I am registering hooks to update convolutional layer in this way
for i, conv_layer in enumerate(model.convos):
conv_layer.weight.retain_grad()
print("conv_layer.weight.shape ", conv_layer.weight.shape)
print("Ms[i].shape ", Ms[i].shape)
h = conv_layer.weight.register_hook(lambda grad: convo_grad_mult(grad, Ms[i]))
The output of print statements are
conv_layer.weight.shape torch.Size([17, 3, 3, 3])
Ms[i].shape torch.Size([3, 3])
conv_layer.weight.shape torch.Size([35, 17, 3, 3])
Ms[i].shape torch.Size([17, 17])
conv_layer.weight.shape torch.Size([9, 35, 3, 3])

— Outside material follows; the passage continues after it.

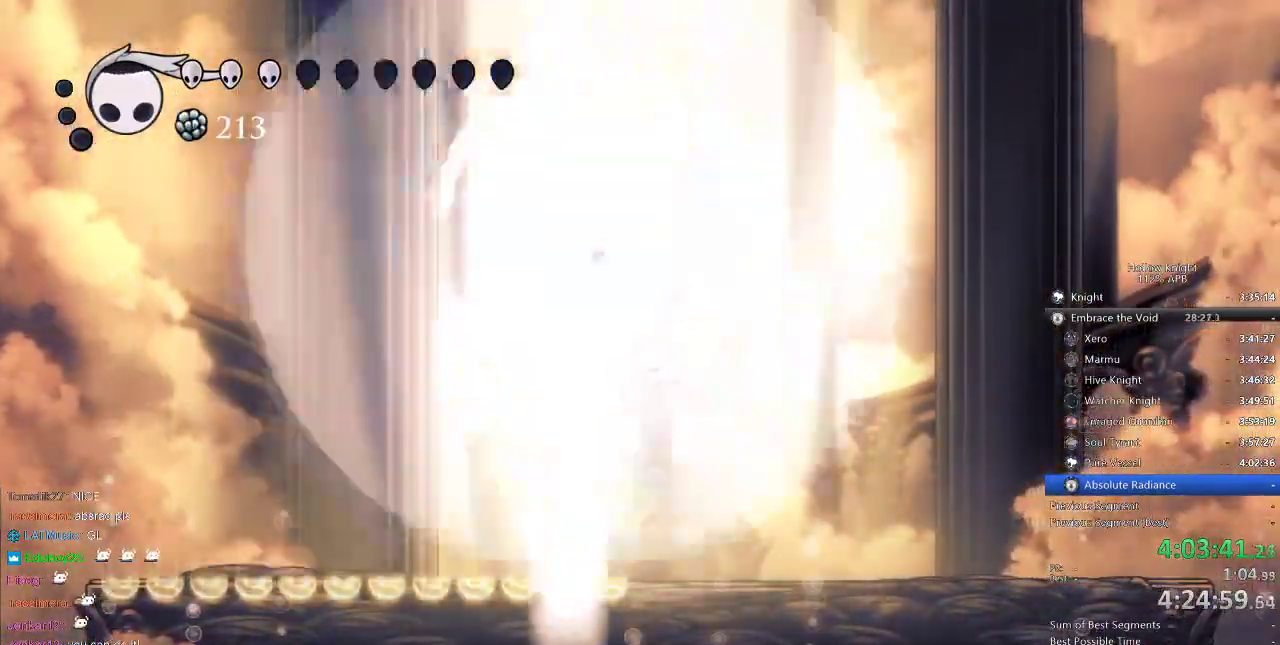
{"keys": ["jump", "nail", "right", "up"], "events": [[17, "right", "down"], [100, "nail", "up"], [167, "jump", "up"], [234, "jump", "down"], [484, "nail", "down"]]}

Ms[i].shape torch.Size([35, 35])
Then during the hook registration within function convo_grad_mult
I print the sizes of arguments:
> M torch.Size([35, 35])
> grad torch.Size([35, 81])
> M torch.Size([35, 35]) **#here I am getting the error since I expect M of size [17, 17]**
> grad torch.Size([17, 315])
Why am I receiving the same M again while it is clear that I should have received M of size [17, 17]?
Here is full training loop.
EDIT:
Much simpler setting to reproduce the issue
def dummy(arg):
print(arg)
…
for i, conv_layer in enumerate(model.convos):
print("i={}".format(i))
print("conv_layer.weight.shape ", conv_layer.weight.shape)
h = conv_layer.weight.register_hook(lambda grad: dummy(i))
hooks.append(h)
Output:
i=0
conv_layer.weight.shape torch.Size([17, 3, 3, 3])
i=1
conv_layer.weight.shape torch.Size([35, 17, 3, 3])
i=2
conv_layer.weight.shape torch.Size([9, 35, 3, 3])
after calling backward() I get
2
2
2
Why does it only register last one?
Clearly I register hooks for different convo layers
If I do
h1 = model.convos[0].weight.register_hook(lambda grad: dummy(0))
h2 = model.convos[1].weight.register_hook(lambda grad: dummy(1))
h3 = model.convos[2].weight.register_hook(lambda grad: dummy(2))
Then I get correct output
2
1
0
Why it does not work with a loop?